## Your assignment
Can you quote word for word the text read from every one of the entries below, leaving the pictures out of your answer?

+-------+

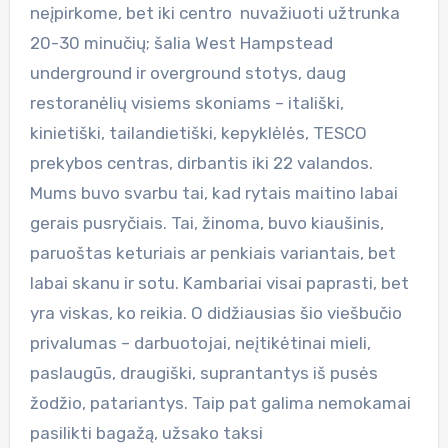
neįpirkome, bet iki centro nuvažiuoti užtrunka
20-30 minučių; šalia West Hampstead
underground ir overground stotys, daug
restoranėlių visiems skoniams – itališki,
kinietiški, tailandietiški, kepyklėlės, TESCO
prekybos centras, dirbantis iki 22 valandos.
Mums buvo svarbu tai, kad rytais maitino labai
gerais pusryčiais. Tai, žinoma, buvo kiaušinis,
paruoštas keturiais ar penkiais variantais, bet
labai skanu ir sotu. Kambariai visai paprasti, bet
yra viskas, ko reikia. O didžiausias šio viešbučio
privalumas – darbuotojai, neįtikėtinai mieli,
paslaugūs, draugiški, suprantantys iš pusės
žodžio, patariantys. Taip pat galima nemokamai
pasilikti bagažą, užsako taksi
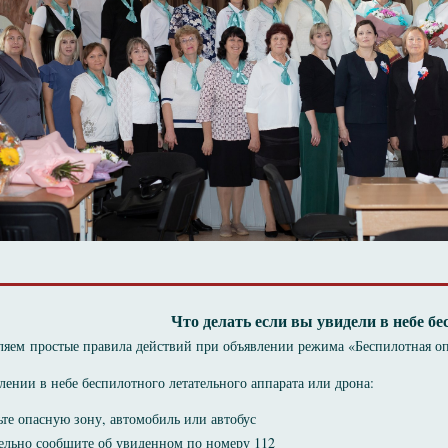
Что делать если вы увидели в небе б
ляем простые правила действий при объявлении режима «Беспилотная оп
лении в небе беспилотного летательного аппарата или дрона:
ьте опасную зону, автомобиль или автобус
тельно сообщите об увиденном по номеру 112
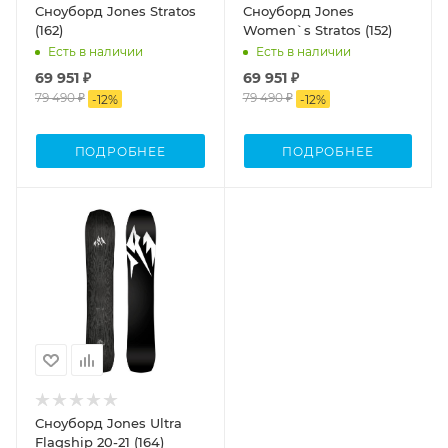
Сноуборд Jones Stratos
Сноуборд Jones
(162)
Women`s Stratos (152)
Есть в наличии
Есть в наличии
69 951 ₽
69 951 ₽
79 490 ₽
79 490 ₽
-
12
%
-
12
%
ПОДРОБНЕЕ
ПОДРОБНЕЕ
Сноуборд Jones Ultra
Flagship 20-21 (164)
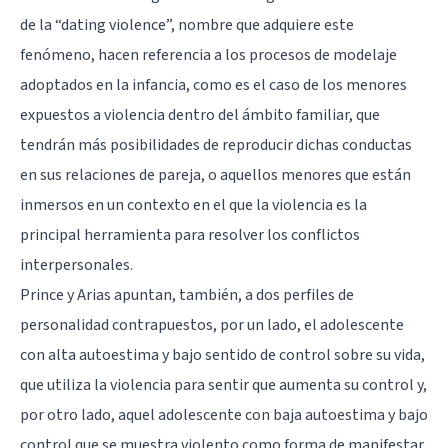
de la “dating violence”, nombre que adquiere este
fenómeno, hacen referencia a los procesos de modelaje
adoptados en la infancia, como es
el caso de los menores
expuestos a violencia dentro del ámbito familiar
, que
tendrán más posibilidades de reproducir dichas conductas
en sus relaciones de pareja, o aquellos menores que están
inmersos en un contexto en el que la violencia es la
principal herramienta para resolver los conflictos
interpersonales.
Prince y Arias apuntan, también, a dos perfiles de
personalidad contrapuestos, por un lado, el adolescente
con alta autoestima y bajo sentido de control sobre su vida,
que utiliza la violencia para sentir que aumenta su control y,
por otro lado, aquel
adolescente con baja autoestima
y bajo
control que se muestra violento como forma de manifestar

+-------+

## Solution to the problem
neįpirkome, bet iki centro nuvažiuoti užtrunka
20-30 minučių; šalia West Hampstead
underground ir overground stotys, daug
restoranėlių visiems skoniams – itališki,
kinietiški, tailandietiški, kepyklėlės, TESCO
prekybos centras, dirbantis iki 22 valandos.
Mums buvo svarbu tai, kad rytais maitino labai
gerais pusryčiais. Tai, žinoma, buvo kiaušinis,
paruoštas keturiais ar penkiais variantais, bet
labai skanu ir sotu. Kambariai visai paprasti, bet
yra viskas, ko reikia. O didžiausias šio viešbučio
privalumas – darbuotojai, neįtikėtinai mieli,
paslaugūs, draugiški, suprantantys iš pusės
žodžio, patariantys. Taip pat galima nemokamai
pasilikti bagažą, užsako taksi
Что делать если вы увидели в небе б
ляем простые правила действий при объявлении режима «Беспилотная оп
лении в небе беспилотного летательного аппарата или дрона:
ьте опасную зону, автомобиль или автобус
тельно сообщите об увиденном по номеру 112
Сноуборд Jones Stratos
Сноуборд Jones
(162)
Women`s Stratos (152)
Есть в наличии
Есть в наличии
69 951 ₽
69 951 ₽
79 490 ₽
79 490 ₽
-
12
%
-
12
%
ПОДРОБНЕЕ
ПОДРОБНЕЕ
Сноуборд Jones Ultra
Flagship 20-21 (164)
de la “dating violence”, nombre que adquiere este
fenómeno, hacen referencia a los procesos de modelaje
adoptados en la infancia, como es
el caso de los menores
expuestos a violencia dentro del ámbito familiar
, que
tendrán más posibilidades de reproducir dichas conductas
en sus relaciones de pareja, o aquellos menores que están
inmersos en un contexto en el que la violencia es la
principal herramienta para resolver los conflictos
interpersonales.
Prince y Arias apuntan, también, a dos perfiles de
personalidad contrapuestos, por un lado, el adolescente
con alta autoestima y bajo sentido de control sobre su vida,
que utiliza la violencia para sentir que aumenta su control y,
por otro lado, aquel
adolescente con baja autoestima
y bajo
control que se muestra violento como forma de manifestar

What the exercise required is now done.